Lol. I had a drunk neighbor once tell me to do that and that I had to trim the 60ft palm trees. I told him the same thing you did. He had a fit and said well you're a landscaper. Lol. I told him to call FAS and let them know. He refused. I offered to trim them for $800 if he paid cash on the spot or if he'd like he could climb the tree and do them himself. Lol.


----------



## Guest (Jul 5, 2012)

I guess it pretty normal for neighbor to come over to properties when you get to them. Ones I hate are these houses in the newer sub divisions were the houses are so close together. They bith about grass getting blown into their yards.


----------



## GTX63 (Apr 12, 2012)

Or they think your a free trash pickup service. Have a few properties that we can count on every 14 days to have freshly dumped branches, brush, soda cans and debris in the backyards. You know the neighbors toss that stuff over the fence.


----------



## Guest (Jul 5, 2012)

GTX63 said:


> Or they think your a free trash pickup service. Have a few properties that we can count on every 14 days to have freshly dumped branches, brush, soda cans and debris in the backyards. You know the neighbors toss that stuff over the fence.

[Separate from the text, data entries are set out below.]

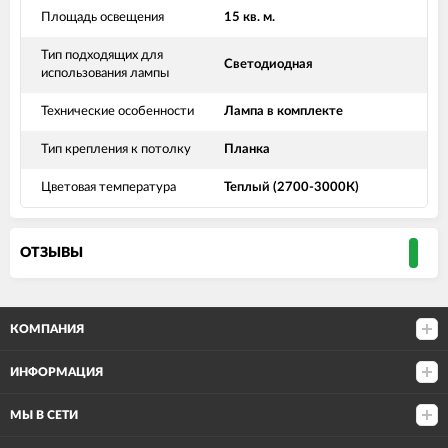
Площадь освещения
15 кв. м.
Тип подходящих для
Светодиодная
использования лампы
Технические особенности
Лампа в комплекте
Тип крепления к потолку
Планка
Цветовая температура
Теплый (2700-3000К)
ОТЗЫВЫ
КОМПАНИЯ
ИНФОРМАЦИЯ
МЫ В СЕТИ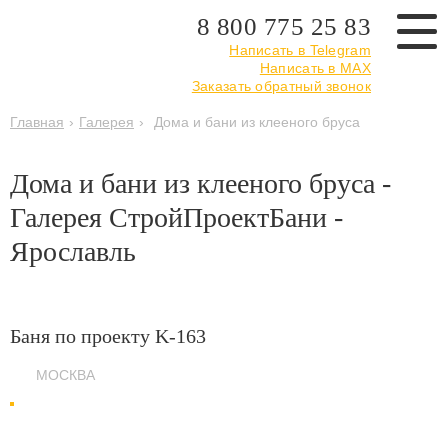
8 800 775 25 83
Написать в Telegram
Написать в MAX
Заказать обратный звонок
Главная
›
Галерея
›
Дома и бани из клееного бруса
Дома и бани из клееного бруса -
Галерея СтройПроектБани -
Ярославль
Баня по проекту K-163
МОСКВА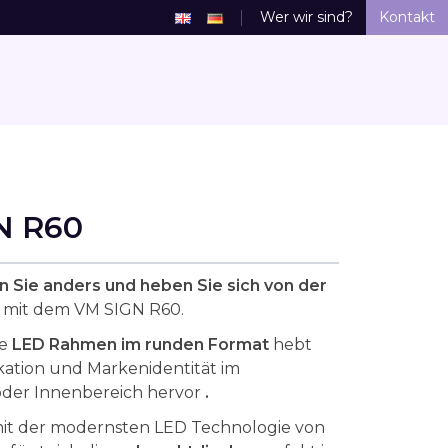
Wer wir sind?
Kontakt
N R60
 Sie anders und heben Sie sich von der
 mit dem VM SIGN R60.
le
LED Rahmen im runden Format
hebt
ation und Markenidentität im
oder Innenbereich
hervor
.
mit der modernsten LED Technologie von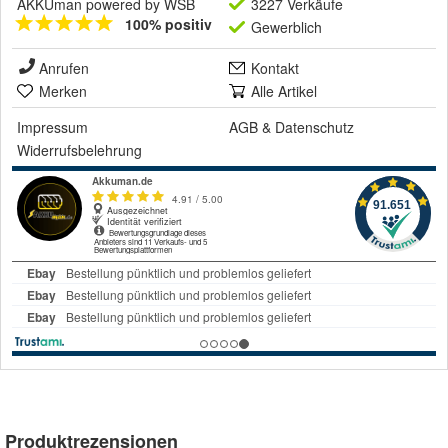
AKKUman powered by WSB
3227 Verkäufe
100% positiv
Gewerblich
Anrufen
Kontakt
Merken
Alle Artikel
Impressum
AGB
&
Datenschutz
Widerrufsbelehrung
Produktrezensionen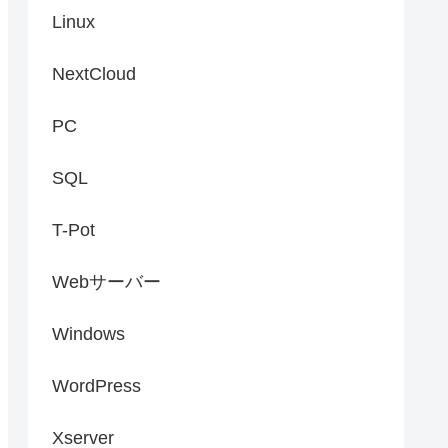
Linux
NextCloud
PC
SQL
T-Pot
Webサーバー
Windows
WordPress
Xserver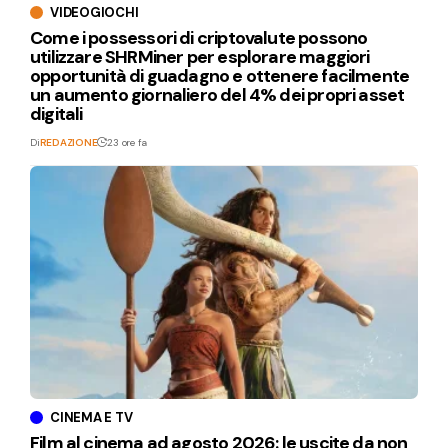
VIDEOGIOCHI
Come i possessori di criptovalute possono
utilizzare SHRMiner per esplorare maggiori
opportunità di guadagno e ottenere facilmente
un aumento giornaliero del 4% dei propri asset
digitali
Di
REDAZIONE
23 ore fa
CINEMA E TV
Film al cinema ad agosto 2026: le uscite da non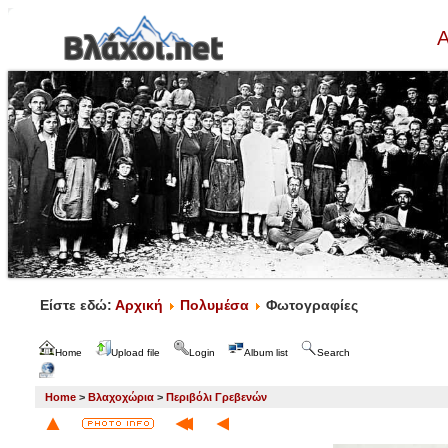
Α
Είστε εδώ:
Αρχική
Πολυμέσα
Φωτογραφίες
Home
Upload file
Login
Album list
Search
Home
>
Βλαχοχώρια
>
Περιβόλι Γρεβενών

have the same crap happen too


----------



## BPWY (Apr 12, 2012)

GTX63 said:


> Or they think your a free trash pickup service. Have a few properties that we can count on every 14 days to have freshly dumped branches, brush, soda cans and debris in the backyards. You know the neighbors toss that stuff over the fence.









I'm not hauling it for free.

Bid that stuff, every month the bid goes up because the pile grows.

I've already thrown branches back across the fence when you could clearly see where they came from on that person's property.


----------